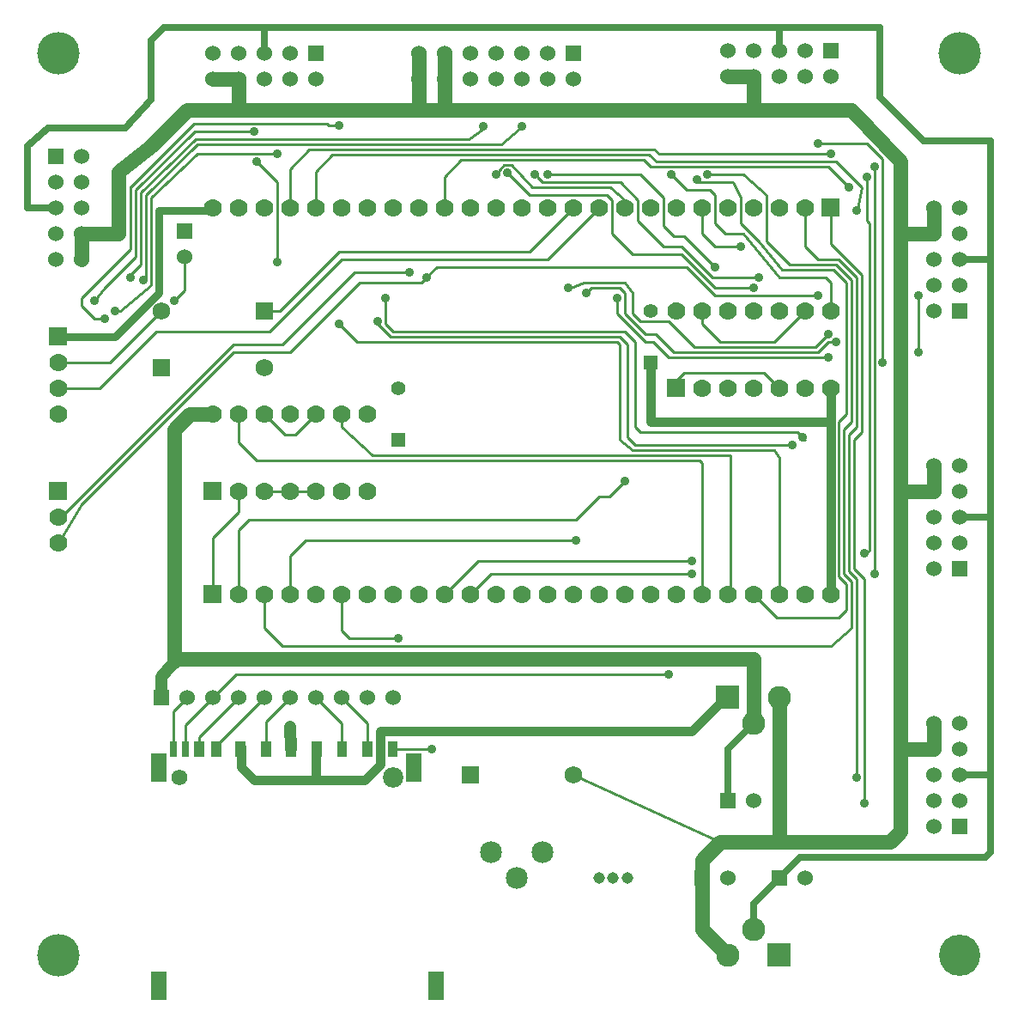
<source format=gtl>
G04 start of page 2 for group 0 idx 0 *
G04 Title: (unknown), top *
G04 Creator: pcb 20110918 *
G04 CreationDate: Wed 25 Feb 2015 10:22:25 GMT UTC *
G04 For: ksarkies *
G04 Format: Gerber/RS-274X *
G04 PCB-Dimensions: 390000 390000 *
G04 PCB-Coordinate-Origin: lower left *
%MOIN*%
%FSLAX25Y25*%
%LNTOP*%
%ADD38C,0.0453*%
%ADD37C,0.0630*%
%ADD36C,0.0290*%
%ADD35C,0.0280*%
%ADD34C,0.0380*%
%ADD33C,0.1140*%
%ADD32C,0.0200*%
%ADD31C,0.0360*%
%ADD30R,0.0590X0.0590*%
%ADD29R,0.0276X0.0276*%
%ADD28R,0.0394X0.0394*%
%ADD27C,0.0615*%
%ADD26C,0.0850*%
%ADD25C,0.0795*%
%ADD24C,0.0680*%
%ADD23C,0.1600*%
%ADD22C,0.0700*%
%ADD21C,0.0900*%
%ADD20C,0.0001*%
%ADD19C,0.0600*%
%ADD18C,0.1650*%
%ADD17C,0.0150*%
%ADD16C,0.0300*%
%ADD15C,0.0250*%
%ADD14C,0.0100*%
%ADD13C,0.0450*%
%ADD12C,0.0550*%
%ADD11C,0.0350*%
G54D11*X206000Y107000D02*X146000D01*
G54D12*X290000Y135000D02*X66000D01*
G54D13*X60000Y128000D01*
G54D14*X107000Y140000D02*X320000D01*
X116000Y181000D02*X221000D01*
X266000Y173000D02*X183000D01*
X170000Y160000D01*
X170500Y160500D01*
X266000Y168000D02*X188000D01*
X180000Y160000D01*
X94000Y189000D02*X221000D01*
X224000Y192000D01*
X299000Y151000D02*X290000Y160000D01*
X224000Y192000D02*X230000Y198000D01*
X234000D01*
X240000Y204000D01*
X280000Y120000D02*X279000D01*
G54D11*X266000Y107000D01*
X205000D01*
G54D14*X220000Y90000D02*X277000Y64000D01*
X220500Y89500D02*X220000Y90000D01*
X221000Y89000D01*
G54D12*X270000Y57000D02*X277000Y64000D01*
X270000Y57000D02*Y30000D01*
X280000Y20000D01*
G54D14*X279500Y20500D01*
G54D12*X343000Y64000D02*X277000D01*
G54D15*X290000Y30000D02*Y40000D01*
X308000Y58000D01*
X380000D01*
X382000Y60000D01*
G54D12*X343000Y64000D02*X347000Y68000D01*
X360000Y200000D02*X347000D01*
X360000Y100000D02*X347000D01*
X360000Y110000D02*Y100000D01*
X300000Y120000D02*Y64000D01*
G54D15*X280000Y80000D02*Y100000D01*
X290000Y110000D01*
G54D12*Y134000D01*
G54D14*X320000Y140000D02*X328000Y147000D01*
Y165000D02*Y147000D01*
X326000Y154000D02*X323000Y151000D01*
X299000D01*
X335000Y177000D02*X333000Y176000D01*
X323000Y167000D02*X326000Y164000D01*
Y154000D01*
X325000Y168000D02*X328000Y165000D01*
X327000Y169000D02*X330000Y166000D01*
X329000Y170000D02*X333000Y166000D01*
X330000D02*Y89000D01*
X333000Y166000D02*Y96000D01*
Y79000D01*
G54D12*X328000Y348000D02*X70000D01*
G54D14*X194500Y323500D02*X195000Y323000D01*
X196000Y326500D02*X193000D01*
X190000Y323000D01*
X125000Y342000D02*X129000D01*
X105000Y320000D02*Y289000D01*
X74000Y331000D02*X105000D01*
X97000Y328000D02*X105000Y320000D01*
X204000Y318000D02*X196000Y326500D01*
X73000Y339500D02*X96000D01*
X72750Y342750D02*X124250D01*
X125000Y342000D01*
X100000Y270000D02*X106000D01*
X129000Y293000D01*
X102000Y262000D02*X130000Y290000D01*
X107000Y257000D02*X135000Y285000D01*
X110000Y254000D02*X137000Y281000D01*
X69000Y291000D02*Y278000D01*
X65000Y274000D01*
X66000Y275000D01*
X129000Y293000D02*X203000D01*
X130000Y290000D02*X210000D01*
X161000Y281000D02*X163000Y283000D01*
X162500Y282500D02*X163500Y283500D01*
X167000Y287000D01*
X237000Y258000D02*X136000D01*
X149000Y260000D02*X238000D01*
X150000Y262000D02*X240000D01*
X137000Y281000D02*X161000D01*
X135000Y285000D02*X156500D01*
X144000Y266000D02*Y265000D01*
X149000Y260000D01*
X147000Y275000D02*Y265000D01*
X150000Y262000D01*
X240000Y269000D02*Y277000D01*
X238000Y279000D01*
X227000D01*
X225000Y277000D01*
X210000Y290000D02*X230000Y310000D01*
X167000Y287000D02*X264000D01*
X275000D02*X263000Y299000D01*
X275000Y279000D02*X262000Y292000D01*
X203000Y293000D02*X220000Y310000D01*
X219000Y309000D01*
X263000Y299000D02*X259000D01*
X255000Y303000D01*
Y314000D01*
X246000Y323000D01*
X262000Y295000D02*X255000D01*
X290000Y279000D02*X275000D01*
X255000Y295000D02*X245000Y305000D01*
X286000Y300000D02*X279000D01*
X275000Y304000D01*
X262000Y292000D02*X243000D01*
X235000Y300000D01*
X245000Y305000D02*Y313000D01*
X275000Y304000D02*Y315000D01*
X273000Y317000D01*
X264000D01*
X258000Y323000D01*
X245000Y313000D02*X238500Y320000D01*
X235000Y300000D02*Y313000D01*
X233000Y315000D01*
X240000Y310000D02*Y313000D01*
X234500Y318000D01*
X233000Y315000D02*X203000D01*
X194500Y323500D01*
X234500Y318000D02*X204000D01*
X246000Y323000D02*X211000D01*
D03*
X238500Y320000D02*X208000D01*
X206000Y322000D01*
G54D12*X347000Y328000D02*X328000Y348000D01*
G54D14*X322000Y328000D02*X332000Y318000D01*
X319000Y326000D02*X327000Y318000D01*
X340000Y329000D02*X334000Y335000D01*
G54D15*X356000Y336000D02*X339000Y353000D01*
G54D12*X360000Y300000D02*X347000D01*
G54D14*X332000Y318000D02*X330000Y308000D01*
X334000Y322000D02*Y305000D01*
X335000Y304000D01*
G54D12*X360000Y300000D02*Y310000D01*
G54D14*Y309000D01*
X334000Y335000D02*X315000D01*
G54D15*X300000Y370000D02*Y380000D01*
G54D12*X347000Y68000D02*Y328000D01*
G54D15*X339000Y353000D02*Y380000D01*
G54D14*X340000Y251000D02*Y329000D01*
G54D15*X382000Y60000D02*Y336000D01*
X370000Y190000D02*X382000D01*
X370000Y90000D02*X382000D01*
G54D12*X360000Y210000D02*Y200000D01*
G54D14*X335000Y304000D02*Y177000D01*
X325000Y224000D02*Y168000D01*
X327000Y222000D02*Y169000D01*
X329000Y220000D02*Y170000D01*
G54D15*X259500Y272000D02*Y270500D01*
G54D14*X260000Y270000D01*
Y240000D02*Y243000D01*
X251000Y258000D02*X257000Y252000D01*
X260000Y243000D02*X263000Y246000D01*
X285000Y295000D02*X275000D01*
X270000Y300000D01*
Y310000D01*
Y309000D01*
X263000Y246000D02*X294000D01*
X246000Y223000D02*X307000D01*
X310000Y220000D01*
X319000Y252000D02*X257000D01*
X294000Y246000D02*X300500Y239500D01*
X328000Y282000D02*X322000Y288000D01*
X304000D01*
X295000Y297000D01*
Y315000D01*
X291000Y298000D02*X292000Y297000D01*
X301000Y286000D01*
X320000Y296000D02*X332000Y284000D01*
X328000Y282000D02*Y227000D01*
X325000Y224000D01*
X251500Y332500D02*X253500Y331000D01*
X320000D01*
X249500Y330500D02*X252500Y328000D01*
X322000D01*
X247500Y328500D02*X250000Y326000D01*
X319000D01*
X295000Y315000D02*X286000Y323000D01*
X282000Y320000D02*X285000Y314000D01*
Y304000D01*
X291000Y298000D01*
X286000Y323000D02*X272000D01*
X268000Y321000D02*X269000Y320000D01*
X282000D01*
X337000Y326000D02*Y169000D01*
X330000Y283000D02*Y225000D01*
X327000Y222000D01*
X332000Y284000D02*Y223000D01*
X329000Y220000D01*
G54D15*X382000Y336000D02*X356000D01*
X370000Y290000D02*X382000D01*
G54D14*X354000Y276000D02*Y254000D01*
X142000Y214000D02*X281000D01*
X97000Y212000D02*X269000D01*
X270000Y211000D01*
X243000Y216000D02*X238000Y220000D01*
X241000Y221000D02*X244000Y218000D01*
Y225000D02*X246000Y223000D01*
X238000Y220000D02*Y257000D01*
X241000D02*Y221000D01*
X244000Y258000D02*Y225000D01*
X264000Y287000D02*X275000Y276000D01*
X270000Y270000D02*Y265000D01*
X277000Y258000D01*
X238000Y257000D02*X237000Y258000D01*
X238000Y260000D02*X241000Y257000D01*
X275000Y276000D02*X315000D01*
X277000Y258000D02*X298000D01*
X310000Y270000D01*
X321000Y286000D02*X326000Y281000D01*
X301000Y286000D02*X321000D01*
X323000Y290000D02*X330000Y283000D01*
X310000Y295000D02*X315000Y290000D01*
X323000D01*
X310000Y310000D02*Y295000D01*
X320000Y310000D02*Y296000D01*
X326000Y281000D02*Y231000D01*
Y230000D01*
X325000Y229000D01*
X323000Y227000D01*
X281000Y213000D02*Y161000D01*
X280000Y160000D01*
X270000Y211000D02*Y160000D01*
X300000D02*Y213000D01*
X281000Y214000D02*Y213000D01*
G54D11*X320000Y227000D02*X250000D01*
Y250000D01*
G54D14*X298000Y216000D02*X243000D01*
X244000Y218000D02*X305000D01*
G54D11*X320000Y159000D02*Y240000D01*
G54D14*X300000Y213000D02*X298000Y216000D01*
X323000Y227000D02*Y167000D01*
X237000Y269000D02*Y275000D01*
X243000Y277000D02*Y270000D01*
Y269000D01*
X320000Y270000D02*Y281000D01*
X318000Y283000D01*
X300000D01*
X240000Y262000D02*X244000Y258000D01*
X259000Y254000D02*X252000Y261000D01*
X248000D01*
Y258000D02*X251000D01*
X246000Y266000D02*X257000D01*
X267000Y256000D01*
X319000Y258000D02*X315000Y254000D01*
X267000Y256000D02*X314000D01*
X319000Y261000D01*
X322000Y258000D02*X319000D01*
X315000Y254000D02*X259000D01*
X218000Y279000D02*X219000D01*
X224000Y281000D01*
X240000D01*
X243000Y277000D01*
Y269000D02*X246000Y266000D01*
X248000Y261000D02*X240000Y269000D01*
X237000D02*X248000Y258000D01*
X292000Y283000D02*X274000D01*
X262000Y295000D01*
X300000Y283000D02*X286000Y300000D01*
X110000Y310000D02*Y325000D01*
X120000Y310000D02*Y324000D01*
X170000Y310000D02*Y322000D01*
X176500Y328500D01*
X110000Y325000D02*X117500Y332500D01*
X120000Y324000D02*X126500Y330500D01*
X117500Y332500D02*X251500D01*
X126500Y330500D02*X249500D01*
X176500Y328500D02*X247500D01*
X192000Y334500D02*X199000Y340500D01*
X179500Y336500D02*X185000Y340500D01*
X74000Y334500D02*X192000D01*
X73500Y336500D02*X179500D01*
G54D12*X90000Y360000D02*X80000D01*
G54D14*X180000D02*X181000D01*
G54D12*X90000D02*Y348000D01*
X170000Y370000D02*Y348000D01*
X160000Y370000D02*Y348000D01*
G54D15*X339000Y380000D02*X61000D01*
G54D12*X290000Y361000D02*X280000D01*
X290000D02*Y349000D01*
G54D11*X91000Y93000D02*X91094Y101024D01*
G54D14*X74566Y100000D02*Y104566D01*
X81259Y100000D02*Y101259D01*
Y100259D02*Y101259D01*
G54D11*X96000Y88000D02*X91000Y93000D01*
G54D13*X60000Y128000D02*Y120000D01*
G54D14*X64566Y100000D02*Y114566D01*
X70000Y120000D01*
X69500Y119500D01*
X69290Y100000D02*Y109290D01*
X74566Y104566D02*X90000Y120000D01*
X89000Y119000D01*
X81259Y101259D02*X100000Y120000D01*
X100629Y110629D02*X110000Y120000D01*
X109500Y119500D01*
X69290Y109290D02*X89000Y129000D01*
X80000Y230000D02*Y231000D01*
X90000Y230000D02*Y219000D01*
X97000Y212000D01*
G54D12*X71000Y230000D02*X80000D01*
G54D14*X100000D02*X108000Y222000D01*
X112000D01*
X120000Y230000D01*
Y231000D01*
X130000Y230000D02*Y225000D01*
X142000Y214000D01*
X136000Y258000D02*X129000Y265000D01*
G54D12*X65077Y224077D02*X71000Y230000D01*
G54D14*X88000Y257000D02*X107000D01*
X36000Y240000D02*X20000D01*
Y190000D02*X21000D01*
X88000Y257000D01*
X20000Y180000D02*X29000Y195000D01*
X88000Y254000D01*
X110000D01*
X90000Y185000D02*X94000Y189000D01*
X58000Y262000D02*X102000D01*
G54D12*X65077Y133923D02*Y224077D01*
G54D14*X130000Y162000D02*Y146000D01*
X110000Y160000D02*Y175000D01*
X116000Y181000D01*
X100000Y200000D02*X120000D01*
X100000Y160000D02*Y147000D01*
X130000Y146000D02*X133000Y143000D01*
X90000Y200000D02*Y192000D01*
X80000Y182000D01*
Y160000D01*
X90000D02*Y185000D01*
X100000Y147000D02*X107000Y140000D01*
X20000Y250000D02*X40000D01*
X58000Y262000D02*X36000Y240000D01*
G54D16*X20000Y260000D02*X42000D01*
G54D14*X40000Y250000D02*X60000Y270000D01*
G54D16*X42000Y260000D02*X59000Y277027D01*
G54D14*X42000Y270000D02*X44000D01*
G54D16*X59000Y277027D02*Y309000D01*
G54D14*X34000Y274000D02*X38000Y279000D01*
X44000Y270000D02*X56000Y280000D01*
X38000Y267000D02*X34000D01*
X29000Y272000D01*
Y275000D01*
X38000Y279000D02*X50000Y291000D01*
X53000Y282000D02*Y283000D01*
X54000D01*
X48000D02*Y284000D01*
X52000Y288000D01*
X29000Y275000D02*X48000Y294000D01*
G54D12*X29000Y290000D02*Y300000D01*
G54D11*X120149Y101024D02*Y87851D01*
X139000Y88000D02*X136172D01*
G54D17*X146000Y107000D02*X145000D01*
G54D11*Y94000D01*
X139000Y88000D01*
X136000D02*X96000D01*
G54D13*X110000Y108530D02*X110470Y100000D01*
G54D14*X100629D02*Y110629D01*
X130156Y100000D02*Y109844D01*
X120000Y120000D01*
X121000Y119000D01*
X89000Y129000D02*X257000D01*
X139999Y100000D02*Y110001D01*
X149841Y100000D02*X165000D01*
D03*
X139999Y110001D02*X130000Y120000D01*
X130500Y119500D01*
X133000Y143000D02*X152000D01*
G54D15*X46000Y341000D02*X16000D01*
X100000Y370000D02*Y380000D01*
X61000D02*X56000Y375000D01*
Y352000D01*
X46000Y341000D01*
G54D12*X70000Y348000D02*X56000Y334000D01*
G54D11*D03*
G54D12*X43500Y324000D01*
G54D15*X16000Y341000D02*X8000Y334000D01*
Y310000D01*
X20000D01*
G54D12*X43500Y324000D02*Y300000D01*
X30000D01*
G54D14*X50000Y317000D02*X73000Y339500D01*
X54000Y315000D02*X74000Y334500D01*
X52000Y316000D02*X73500Y336500D01*
G54D16*X59000Y309000D02*X79000D01*
G54D14*X48000Y318000D03*
X56000Y314000D02*X74000Y331000D01*
X50000Y291000D02*Y317000D01*
X54000Y283000D02*Y315000D01*
X52000Y288000D02*Y316000D01*
X56000Y280000D02*Y314000D01*
X48000Y294000D02*Y318000D01*
X72750Y342750D01*
G54D18*X370000Y370000D03*
G54D19*X310000Y361000D03*
X300000Y371000D03*
Y361000D03*
X290000D03*
X280000D03*
X290000Y371000D03*
X280000D03*
G54D20*G36*
X267000Y53000D02*Y47000D01*
X273000D01*
Y53000D01*
X267000D01*
G37*
G54D19*X280000Y50000D03*
G54D20*G36*
X295500Y24500D02*Y15500D01*
X304500D01*
Y24500D01*
X295500D01*
G37*
G54D21*X290000Y30000D03*
X280000Y20000D03*
G54D20*G36*
X275500Y124500D02*Y115500D01*
X284500D01*
Y124500D01*
X275500D01*
G37*
G54D22*X260000Y160000D03*
X270000D03*
X280000D03*
X290000D03*
G54D21*Y110000D03*
X300000Y120000D03*
G54D22*Y160000D03*
X310000D03*
X320000D03*
X300000Y240000D03*
Y270000D03*
G54D20*G36*
X297000Y53000D02*Y47000D01*
X303000D01*
Y53000D01*
X297000D01*
G37*
G54D19*X310000Y50000D03*
G54D20*G36*
X277000Y83000D02*Y77000D01*
X283000D01*
Y83000D01*
X277000D01*
G37*
G54D19*X290000Y80000D03*
X370000Y110000D03*
G54D20*G36*
X367000Y173000D02*Y167000D01*
X373000D01*
Y173000D01*
X367000D01*
G37*
G54D19*X370000Y180000D03*
Y190000D03*
Y200000D03*
Y210000D03*
X360000Y170000D03*
Y180000D03*
Y190000D03*
Y200000D03*
Y210000D03*
G54D20*G36*
X367000Y273000D02*Y267000D01*
X373000D01*
Y273000D01*
X367000D01*
G37*
G54D19*X360000Y270000D03*
Y280000D03*
Y290000D03*
Y300000D03*
Y310000D03*
X370000Y280000D03*
Y290000D03*
Y300000D03*
Y310000D03*
G54D23*Y20000D03*
G54D20*G36*
X367000Y73000D02*Y67000D01*
X373000D01*
Y73000D01*
X367000D01*
G37*
G54D19*X360000Y70000D03*
X370000Y80000D03*
X360000D03*
X370000Y90000D03*
X360000D03*
X370000Y100000D03*
X360000D03*
Y110000D03*
G54D13*X230000Y50000D03*
G54D24*X220000Y90000D03*
G54D13*X235500Y50000D03*
X241000D03*
G54D20*G36*
X176600Y93400D02*Y86600D01*
X183400D01*
Y93400D01*
X176600D01*
G37*
G54D25*X149842Y88977D03*
G54D26*X208000Y60000D03*
X198000Y50000D03*
X188000Y60000D03*
G54D22*X20000Y180000D03*
G54D18*Y20000D03*
G54D20*G36*
X57000Y123000D02*Y117000D01*
X63000D01*
Y123000D01*
X57000D01*
G37*
G54D19*X70000Y120000D03*
X80000D03*
X90000D03*
X100000D03*
X110000D03*
G54D20*G36*
X76500Y163500D02*Y156500D01*
X83500D01*
Y163500D01*
X76500D01*
G37*
G54D22*X90000Y160000D03*
X100000D03*
G54D27*X67165Y88977D03*
G54D19*X120000Y120000D03*
X130000D03*
X140000D03*
X150000D03*
G54D22*X110000Y160000D03*
X120000D03*
X130000D03*
X140000D03*
X150000D03*
X160000D03*
X170000D03*
X180000D03*
X190000D03*
X200000D03*
X210000D03*
X220000D03*
X230000D03*
X240000D03*
X250000D03*
X140000Y200000D03*
Y230000D03*
G54D20*G36*
X149250Y222750D02*Y217250D01*
X154750D01*
Y222750D01*
X149250D01*
G37*
G54D12*X152000Y240000D03*
G54D20*G36*
X247250Y252750D02*Y247250D01*
X252750D01*
Y252750D01*
X247250D01*
G37*
G54D12*X250000Y270000D03*
G54D20*G36*
X316500Y313500D02*Y306500D01*
X323500D01*
Y313500D01*
X316500D01*
G37*
G54D22*X310000Y310000D03*
X300000D03*
X250000D03*
X240000D03*
X230000D03*
X220000D03*
X210000D03*
X200000D03*
X190000D03*
X180000D03*
X170000D03*
X160000D03*
X150000D03*
X140000D03*
G54D20*G36*
X217000Y373000D02*Y367000D01*
X223000D01*
Y373000D01*
X217000D01*
G37*
G54D19*X220000Y360000D03*
X210000Y370000D03*
Y360000D03*
X200000Y370000D03*
Y360000D03*
X190000Y370000D03*
X180000D03*
X170000D03*
X160000D03*
X190000Y360000D03*
X180000D03*
X170000D03*
X160000D03*
G54D22*X290000Y310000D03*
X280000D03*
X270000D03*
X260000D03*
G54D20*G36*
X256500Y243500D02*Y236500D01*
X263500D01*
Y243500D01*
X256500D01*
G37*
G54D22*X270000Y240000D03*
X280000D03*
X290000D03*
Y270000D03*
X280000D03*
X270000D03*
X260000D03*
X310000Y240000D03*
X320000D03*
Y270000D03*
X310000D03*
G54D20*G36*
X317000Y374000D02*Y368000D01*
X323000D01*
Y374000D01*
X317000D01*
G37*
G54D19*X320000Y361000D03*
X310000Y371000D03*
G54D20*G36*
X16500Y263500D02*Y256500D01*
X23500D01*
Y263500D01*
X16500D01*
G37*
G54D22*X20000Y250000D03*
Y240000D03*
Y230000D03*
G54D20*G36*
X16500Y203500D02*Y196500D01*
X23500D01*
Y203500D01*
X16500D01*
G37*
G54D22*X20000Y190000D03*
G54D18*Y370000D03*
G54D20*G36*
X16000Y333000D02*Y327000D01*
X22000D01*
Y333000D01*
X16000D01*
G37*
G54D19*X29000Y330000D03*
Y320000D03*
Y310000D03*
Y300000D03*
Y290000D03*
X19000Y320000D03*
Y310000D03*
Y300000D03*
Y290000D03*
G54D20*G36*
X96600Y273400D02*Y266600D01*
X103400D01*
Y273400D01*
X96600D01*
G37*
G54D24*X60000Y270000D03*
G54D20*G36*
X76500Y203500D02*Y196500D01*
X83500D01*
Y203500D01*
X76500D01*
G37*
G54D22*X90000Y200000D03*
X100000D03*
X110000D03*
X120000D03*
X130000D03*
Y230000D03*
X120000D03*
X110000D03*
X100000D03*
X90000D03*
X80000D03*
G54D20*G36*
X56600Y251400D02*Y244600D01*
X63400D01*
Y251400D01*
X56600D01*
G37*
G54D24*X100000Y248000D03*
G54D22*X130000Y310000D03*
X120000D03*
X110000D03*
X100000D03*
X90000D03*
X80000D03*
G54D20*G36*
X66000Y304000D02*Y298000D01*
X72000D01*
Y304000D01*
X66000D01*
G37*
G54D19*X69000Y291000D03*
G54D20*G36*
X117000Y373000D02*Y367000D01*
X123000D01*
Y373000D01*
X117000D01*
G37*
G54D19*X120000Y360000D03*
X110000Y370000D03*
Y360000D03*
X100000Y370000D03*
Y360000D03*
X90000Y370000D03*
Y360000D03*
X80000D03*
Y370000D03*
G54D28*X90786Y100985D02*Y99016D01*
X100629Y100985D02*Y99016D01*
X110471Y100985D02*Y99016D01*
G54D29*X64566Y101575D02*Y98426D01*
X69290Y101575D02*Y98426D01*
G54D28*X81259Y100985D02*Y99016D01*
X74566Y100985D02*Y99016D01*
G54D30*X59094Y95472D02*Y90354D01*
Y10828D02*Y5710D01*
G54D28*X120314Y100985D02*Y99016D01*
X130156Y100985D02*Y99016D01*
X139999Y100985D02*Y99016D01*
X149841Y100985D02*Y99016D01*
G54D30*X157913Y95472D02*Y90354D01*
X166575Y10828D02*Y5710D01*
G54D31*X110000Y109000D03*
X165000Y100000D03*
X152000Y143000D03*
X257000Y129000D03*
X221000Y181000D03*
X65000Y274000D03*
X34000D03*
X48000Y283000D03*
X38000Y267000D03*
X42000Y270000D03*
X53000Y282000D03*
X96000Y339500D03*
X105000Y331000D03*
X129000Y265000D03*
X105000Y289000D03*
X97000Y328000D03*
X144000Y266000D03*
X147000Y275000D03*
X237000D03*
X218000Y279000D03*
X225000Y277000D03*
X156500Y285000D03*
X163000Y283000D03*
X200000Y341500D03*
X185000D03*
X194500Y323500D03*
X190000Y323000D03*
X272000D03*
X210000D03*
X258000D03*
X129000Y342000D03*
X205000Y323000D03*
X240000Y204000D03*
X333000Y176000D03*
X337000Y168000D03*
X330000Y89000D03*
X333000Y79000D03*
X266000Y173000D03*
Y168000D03*
X309000Y221000D03*
X305000Y218000D03*
X340000Y250000D03*
X319000Y252000D03*
Y261000D03*
X322000Y258000D03*
X330000Y309000D03*
X327000Y318000D03*
X320000Y331000D03*
X334000Y322000D03*
X337000Y326000D03*
X315000Y335000D03*
X268000Y321000D03*
X285000Y295000D03*
X315000Y276000D03*
X275000Y287000D03*
X292000Y283000D03*
X290000Y279000D03*
X354000Y276000D03*
Y254000D03*
G54D32*G54D33*G54D34*G54D16*G54D19*G54D35*G54D19*G54D35*G54D16*G54D34*G54D33*G54D34*G54D36*G54D34*G54D36*G54D34*G54D37*G54D35*G54D33*G54D35*G54D38*G54D35*G54D16*G54D35*G54D34*G54D35*G54D34*G54D35*G54D33*G54D34*G54D35*G54D34*G54D35*G54D34*M02*

</source>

^^^^

PROBLEM DETAILS. Within the material above, the line with "Y313500D01*" opens the range and the line with "G54D19*X29000Y330000D03*" closes it; reproduce that range word for word.

OUTPUT.
Y313500D01*
X316500D01*
G37*
G54D22*X310000Y310000D03*
X300000D03*
X250000D03*
X240000D03*
X230000D03*
X220000D03*
X210000D03*
X200000D03*
X190000D03*
X180000D03*
X170000D03*
X160000D03*
X150000D03*
X140000D03*
G54D20*G36*
X217000Y373000D02*Y367000D01*
X223000D01*
Y373000D01*
X217000D01*
G37*
G54D19*X220000Y360000D03*
X210000Y370000D03*
Y360000D03*
X200000Y370000D03*
Y360000D03*
X190000Y370000D03*
X180000D03*
X170000D03*
X160000D03*
X190000Y360000D03*
X180000D03*
X170000D03*
X160000D03*
G54D22*X290000Y310000D03*
X280000D03*
X270000D03*
X260000D03*
G54D20*G36*
X256500Y243500D02*Y236500D01*
X263500D01*
Y243500D01*
X256500D01*
G37*
G54D22*X270000Y240000D03*
X280000D03*
X290000D03*
Y270000D03*
X280000D03*
X270000D03*
X260000D03*
X310000Y240000D03*
X320000D03*
Y270000D03*
X310000D03*
G54D20*G36*
X317000Y374000D02*Y368000D01*
X323000D01*
Y374000D01*
X317000D01*
G37*
G54D19*X320000Y361000D03*
X310000Y371000D03*
G54D20*G36*
X16500Y263500D02*Y256500D01*
X23500D01*
Y263500D01*
X16500D01*
G37*
G54D22*X20000Y250000D03*
Y240000D03*
Y230000D03*
G54D20*G36*
X16500Y203500D02*Y196500D01*
X23500D01*
Y203500D01*
X16500D01*
G37*
G54D22*X20000Y190000D03*
G54D18*Y370000D03*
G54D20*G36*
X16000Y333000D02*Y327000D01*
X22000D01*
Y333000D01*
X16000D01*
G37*
G54D19*X29000Y330000D03*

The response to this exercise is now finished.